## What is being asked
Give back, exactly and with nothing added, the lines that run from the one containing "index tip: (1024, 783)" to the final line below.

## Entries supplied
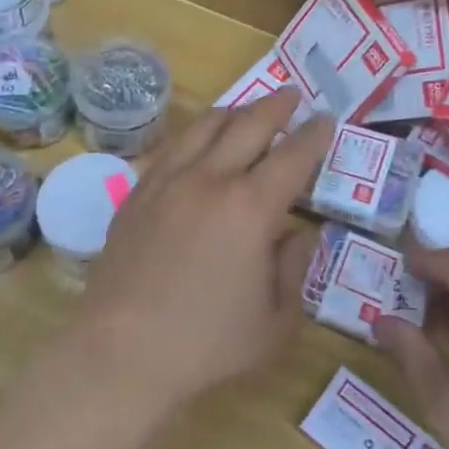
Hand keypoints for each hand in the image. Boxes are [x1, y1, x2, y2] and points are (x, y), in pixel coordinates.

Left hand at [72, 88, 331, 414]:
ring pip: (205, 126)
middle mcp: (210, 180)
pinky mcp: (138, 193)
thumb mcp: (276, 321)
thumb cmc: (207, 344)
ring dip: (234, 111)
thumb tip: (300, 234)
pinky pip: (172, 147)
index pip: (292, 156)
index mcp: (251, 208)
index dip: (314, 135)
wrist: (122, 351)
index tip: (326, 120)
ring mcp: (168, 181)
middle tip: (292, 96)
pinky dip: (195, 134)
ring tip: (247, 111)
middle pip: (248, 125)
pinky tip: (199, 142)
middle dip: (276, 106)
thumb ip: (295, 269)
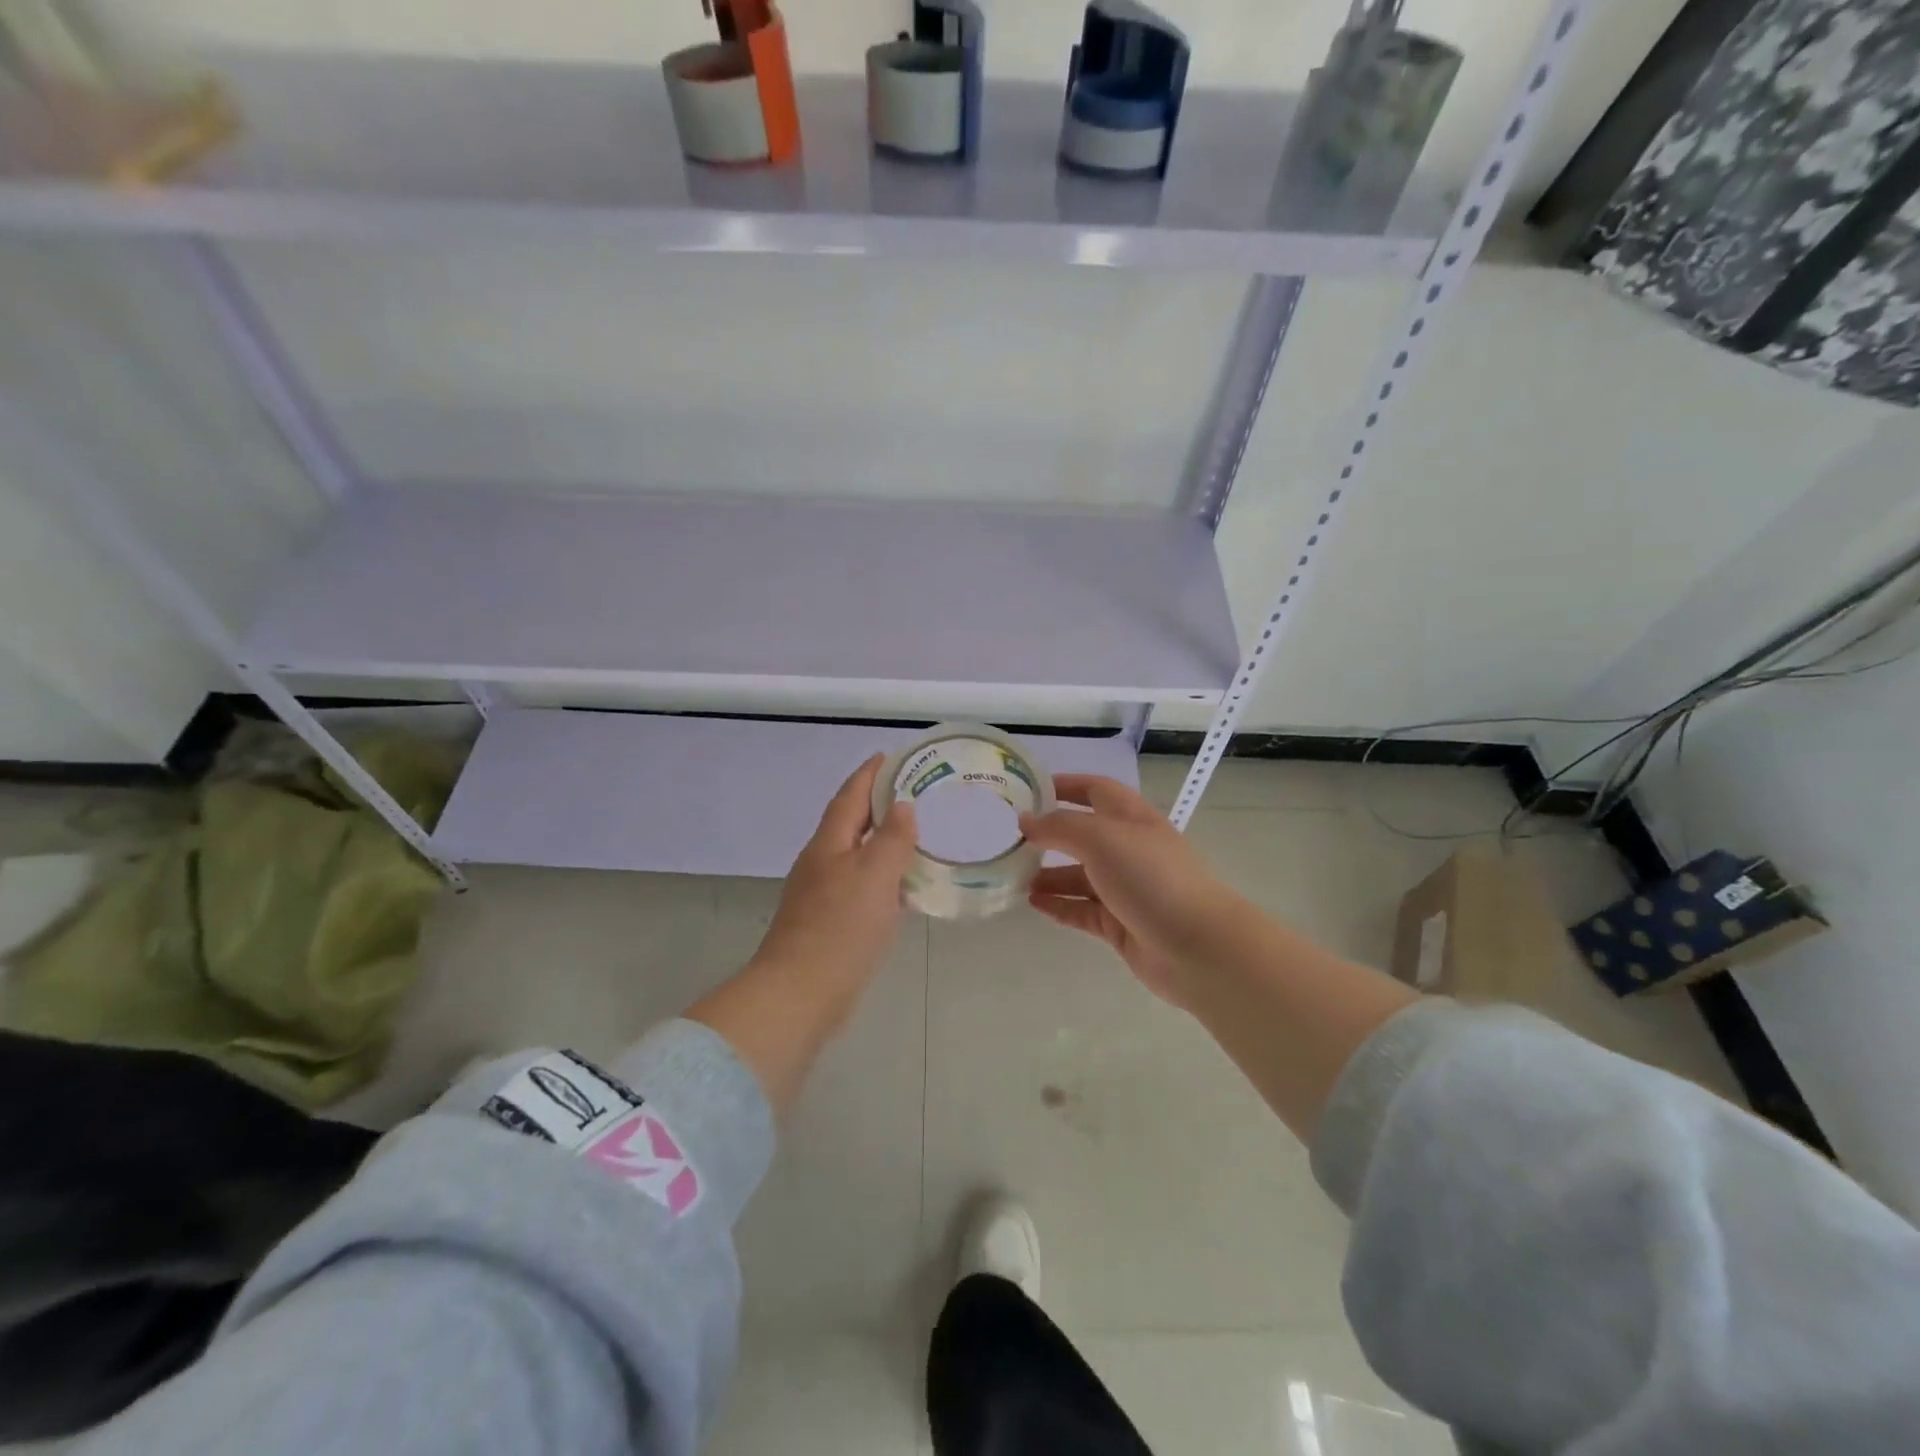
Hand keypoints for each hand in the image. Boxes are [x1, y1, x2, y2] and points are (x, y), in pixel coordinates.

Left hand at [752, 754, 917, 997]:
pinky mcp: (829, 924)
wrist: (800, 995)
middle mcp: (821, 863)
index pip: (850, 796)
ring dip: (882, 842)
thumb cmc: (840, 929)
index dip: (869, 774)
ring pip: (856, 856)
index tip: (890, 756)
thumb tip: (902, 808)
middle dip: (877, 805)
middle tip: (914, 794)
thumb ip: (891, 839)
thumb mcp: (874, 876)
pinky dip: (883, 878)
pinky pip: (861, 887)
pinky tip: (903, 889)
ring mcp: (822, 895)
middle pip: (850, 823)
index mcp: (829, 844)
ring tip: (916, 836)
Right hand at [1020, 775, 1243, 1005]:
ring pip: (1079, 876)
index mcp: (1131, 818)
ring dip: (1048, 874)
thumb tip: (1026, 822)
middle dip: (1049, 835)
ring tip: (1014, 877)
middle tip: (1010, 839)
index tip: (1027, 790)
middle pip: (1083, 835)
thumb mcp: (1101, 838)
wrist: (1198, 947)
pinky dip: (1059, 905)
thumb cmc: (1151, 878)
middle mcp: (1129, 849)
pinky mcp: (1121, 924)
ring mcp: (1126, 889)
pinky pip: (1082, 910)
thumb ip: (1059, 827)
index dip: (1064, 785)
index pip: (1094, 790)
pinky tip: (1033, 903)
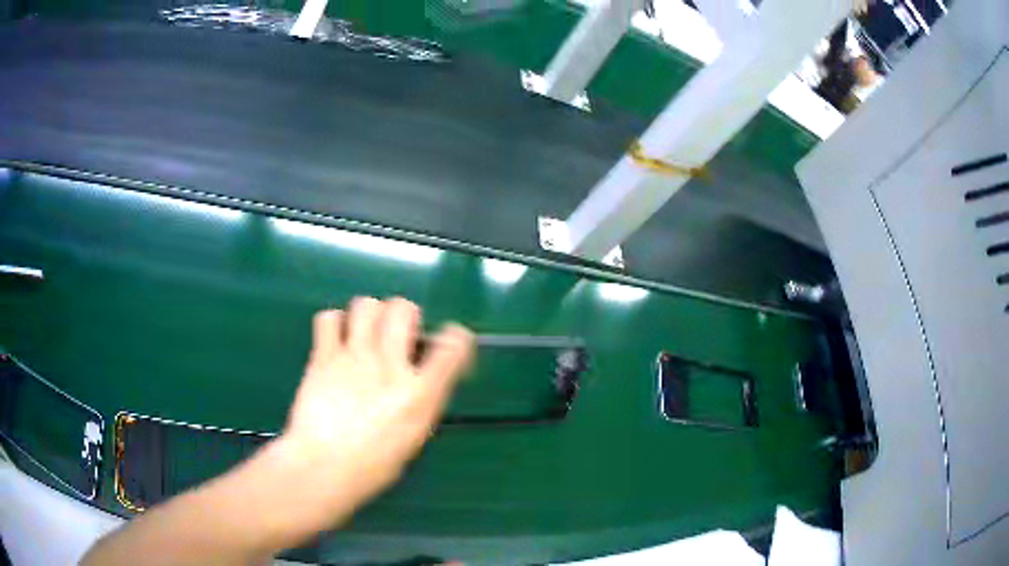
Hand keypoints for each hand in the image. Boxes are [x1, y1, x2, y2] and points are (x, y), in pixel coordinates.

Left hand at [275, 297, 473, 532]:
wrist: (322, 467)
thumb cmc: (372, 466)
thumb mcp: (413, 437)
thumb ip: (420, 401)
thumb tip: (420, 379)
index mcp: (420, 393)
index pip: (453, 345)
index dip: (456, 337)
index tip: (448, 344)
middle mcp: (390, 365)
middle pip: (404, 308)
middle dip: (406, 315)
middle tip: (397, 336)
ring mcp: (354, 356)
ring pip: (366, 304)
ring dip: (370, 315)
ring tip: (365, 335)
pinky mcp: (323, 356)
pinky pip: (329, 318)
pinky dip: (335, 324)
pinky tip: (336, 342)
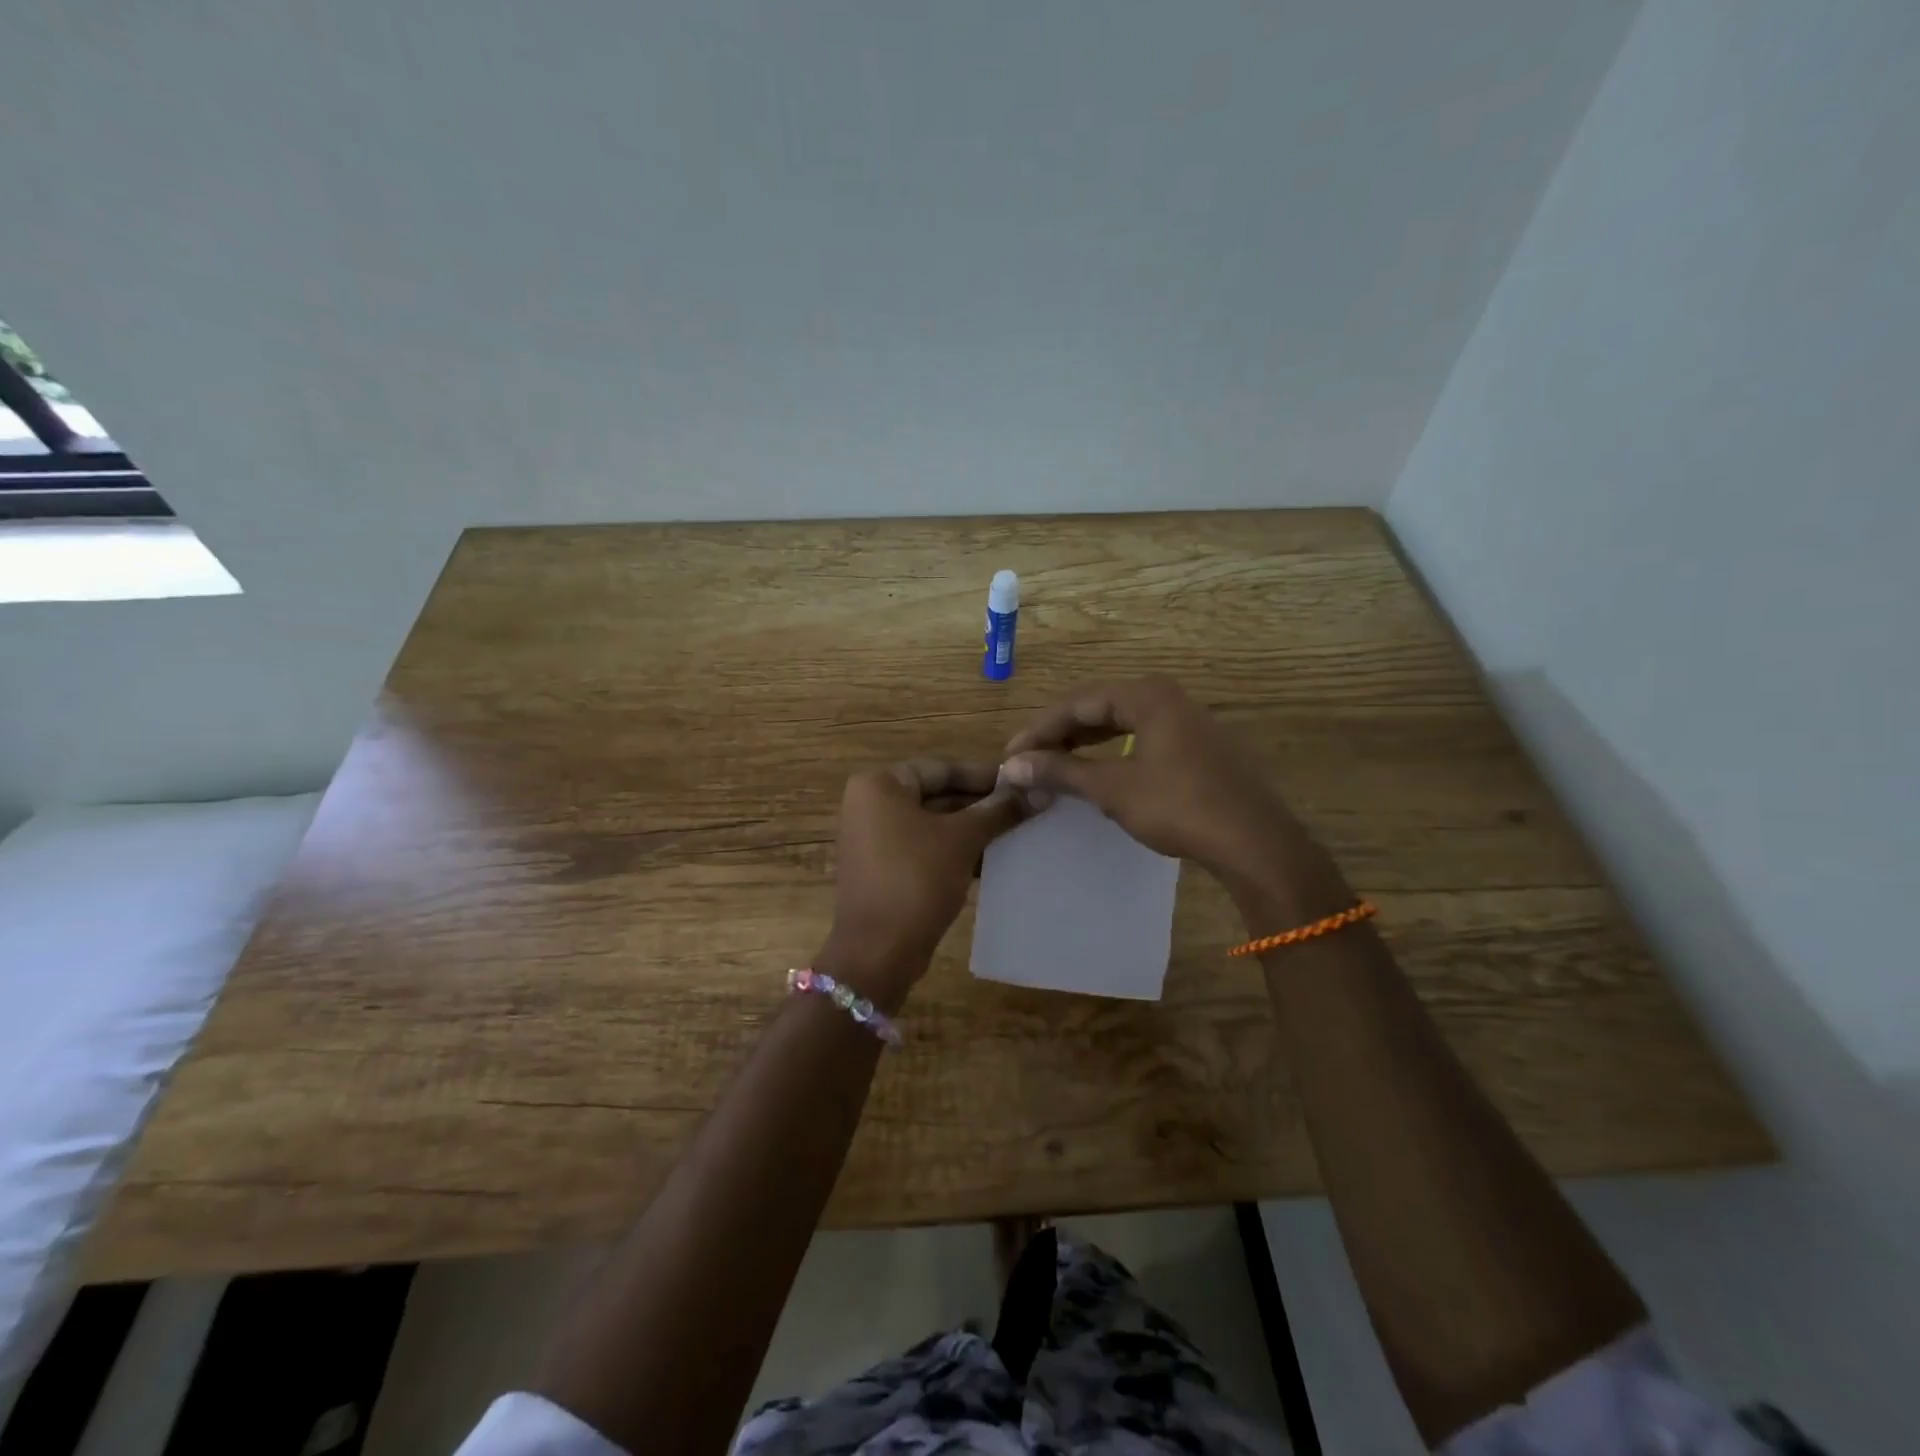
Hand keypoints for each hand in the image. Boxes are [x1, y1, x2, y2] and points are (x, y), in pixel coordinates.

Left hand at [823, 760, 1027, 1008]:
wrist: (878, 951)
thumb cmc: (916, 879)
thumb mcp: (963, 839)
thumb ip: (999, 810)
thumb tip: (1040, 791)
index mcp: (880, 785)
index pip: (942, 768)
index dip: (985, 776)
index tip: (1024, 783)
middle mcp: (870, 804)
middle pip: (937, 794)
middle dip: (981, 804)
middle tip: (1026, 808)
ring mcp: (873, 838)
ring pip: (934, 824)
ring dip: (973, 829)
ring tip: (1018, 832)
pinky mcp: (883, 868)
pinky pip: (925, 848)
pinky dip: (955, 851)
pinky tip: (993, 859)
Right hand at [1000, 676, 1344, 916]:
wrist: (1254, 842)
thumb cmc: (1180, 806)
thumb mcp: (1113, 789)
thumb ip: (1062, 771)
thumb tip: (1011, 767)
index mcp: (1146, 695)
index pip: (1076, 703)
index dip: (1038, 730)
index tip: (1010, 757)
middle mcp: (1166, 697)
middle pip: (1097, 708)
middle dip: (1058, 735)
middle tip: (1027, 762)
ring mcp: (1185, 720)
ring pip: (1119, 723)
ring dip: (1083, 744)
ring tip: (1052, 766)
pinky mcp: (1195, 746)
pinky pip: (1140, 738)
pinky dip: (1110, 753)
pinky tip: (1095, 773)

## Result below
index tip: (1024, 783)
middle mcp: (870, 804)
middle pip: (937, 794)
middle dip: (981, 804)
middle tip: (1026, 808)
ring mcp: (873, 838)
ring pip: (934, 824)
ring dip: (973, 829)
ring tip: (1018, 832)
pinky mcp: (883, 868)
pinky pip: (925, 848)
pinky dip: (955, 851)
pinky tip: (993, 859)
Right hand at [1000, 676, 1344, 916]:
wrist: (1254, 842)
thumb cmc: (1180, 806)
thumb mcp: (1113, 789)
thumb ip: (1062, 771)
thumb tip: (1011, 767)
index mcp: (1146, 695)
index pip: (1076, 703)
index dip: (1038, 730)
index tip: (1010, 757)
middle mcp: (1166, 697)
middle pip: (1097, 708)
middle dip: (1058, 735)
middle tip: (1027, 762)
ring mcp: (1185, 720)
ring pip: (1119, 723)
ring dip: (1083, 744)
ring tip: (1052, 766)
pinky mcp: (1195, 746)
pinky pip: (1140, 738)
pinky dip: (1110, 753)
pinky tip: (1095, 773)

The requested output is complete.